Mohammed Abdullah al-Yadoumi (محمد عبد الله اليدومي, born 1947) is a Yemeni politician serving as chairman of Yemeni Islah Party since 2008. He previously served as an officer in Yemen's interior ministry and intelligence agency. He is considered the most powerful political leader inside the Islah party.

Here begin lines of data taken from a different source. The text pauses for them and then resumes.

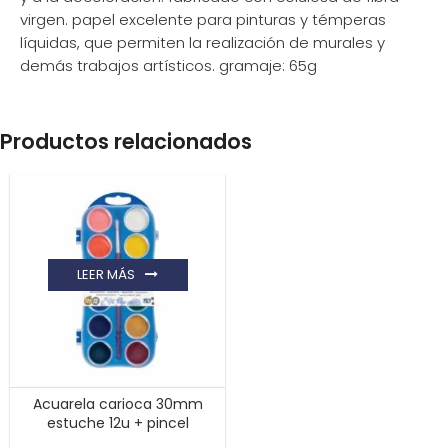
virgen. papel excelente para pinturas y témperas
líquidas, que permiten la realización de murales y
demás trabajos artísticos. gramaje: 65g
Productos relacionados
LEER MÁS
Acuarela carioca 30mm
estuche 12u + pincel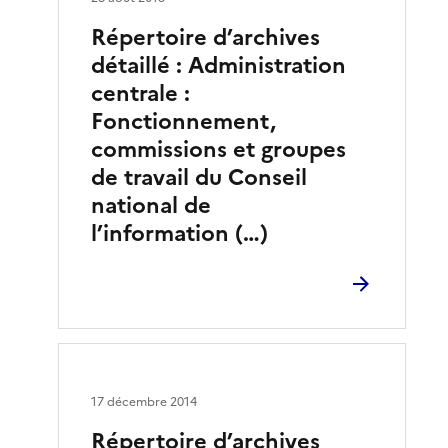
Répertoire d’archives
détaillé : Administration
centrale :
Fonctionnement,
commissions et groupes
de travail du Conseil
national de
l’information (…)
17 décembre 2014
Répertoire d’archives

== Early life and education ==
Al-Yadoumi was born and grew up in Taiz Governorate, but his origin traces back to Attyal District, Sanaa Governorate. He studied basic education in Egypt, then he returned to Yemen and continued his secondary education in Sana'a. He entered Police College in Egypt and graduated in 1973. He got a licentiate degree from the College of Art, Sanaa University.

== Career ==
After graduation from the Police College in 1973, Al-Yadoumi worked as an officer in the Ministry of Interior, and then in the Political Security Organization, the country's main intelligence agency. He assumed many key positions and was gradually promoted to the rank of Colonel. In 1984 he suspended his work in the intelligence agency of Yemen and a year later he founded Al Sahwa newspaper and served as its editor until 1994. In 1990 he was elected as the Assistant Secretary-General of the party and as General Secretary in 1994. On 6 January 2008 the Higher Committee of the Yemeni Congregation for Reform (Islah) Party held a meeting to name a successor after the death of its chairman Sheikh Abdullah ibn Hussein al-Ahmar, who died on 29 December 2007. The Committee has chosen Mohammed al-Yadoumi as Acting Chairman of the Supreme Committee of the Islah until the party’s next general conference, which was supposed to be held in 2011. However, the conference was canceled as a result of its coincidence with the Yemeni Revolution. On 16 February 2014 he was appointed as an advisor to the Yemeni president.

== Raid on his house ==
In 2015 the Houthis raided his house in Sana'a and abducted his brother and two of his sons, and launched a widespread arrest campaign against Islah-affiliated leaders after Houthi takeover and Saudi-led Coalition intervention in Yemen.